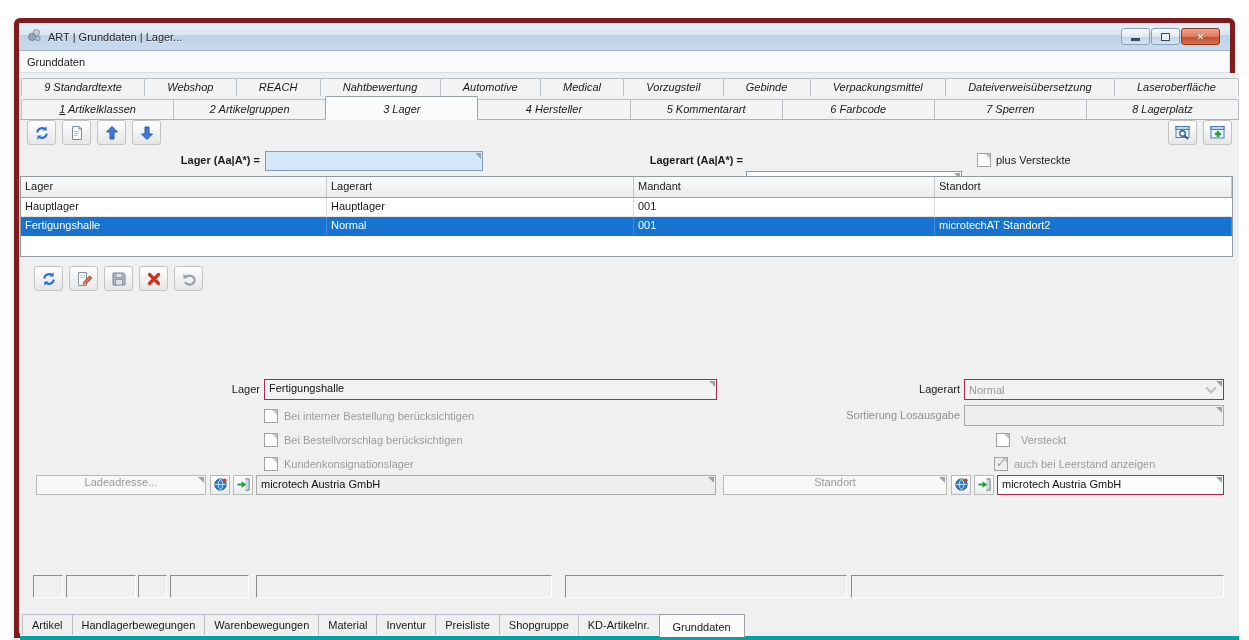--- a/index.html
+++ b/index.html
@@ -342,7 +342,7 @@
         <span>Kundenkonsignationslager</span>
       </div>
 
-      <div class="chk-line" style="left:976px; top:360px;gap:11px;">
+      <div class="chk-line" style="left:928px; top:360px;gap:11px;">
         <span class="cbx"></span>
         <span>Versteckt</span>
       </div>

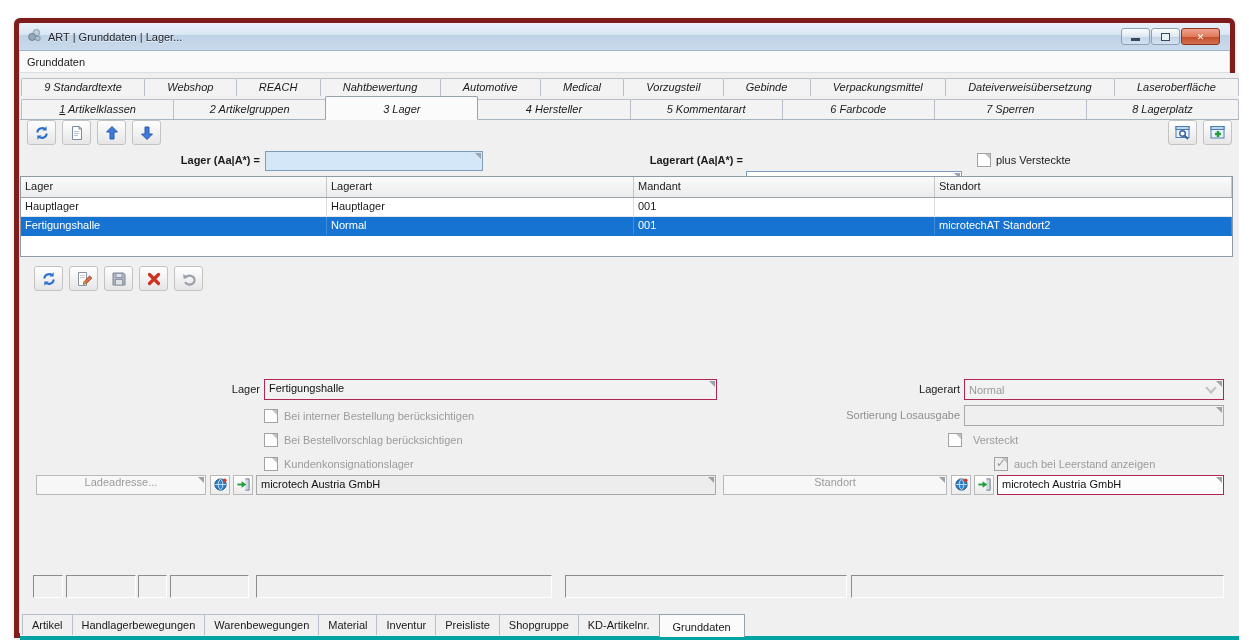--- a/index.html
+++ b/index.html
@@ -337,7 +337,7 @@
         <span class="cbx"></span>
         <span>Bei Bestellvorschlag berücksichtigen</span>
       </div>
-      <div class="chk-line" style="left:244px; top:384px;">
+      <div class="chk-line" style="left:244px; top:384px;text-decoration:underline;">
         <span class="cbx"></span>
         <span>Kundenkonsignationslager</span>
       </div>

§ Task goal
Whenever the word "class" shows up in a line of the entries, list that line.

§ Exercise response
-      <div class="chk-line" style="left:976px; top:360px;gap:11px;">
+      <div class="chk-line" style="left:928px; top:360px;gap:11px;">
         <span class="cbx"></span>
         <span class="cbx"></span>
-      <div class="chk-line" style="left:244px; top:384px;">
+      <div class="chk-line" style="left:244px; top:384px;text-decoration:underline;">
         <span class="cbx"></span>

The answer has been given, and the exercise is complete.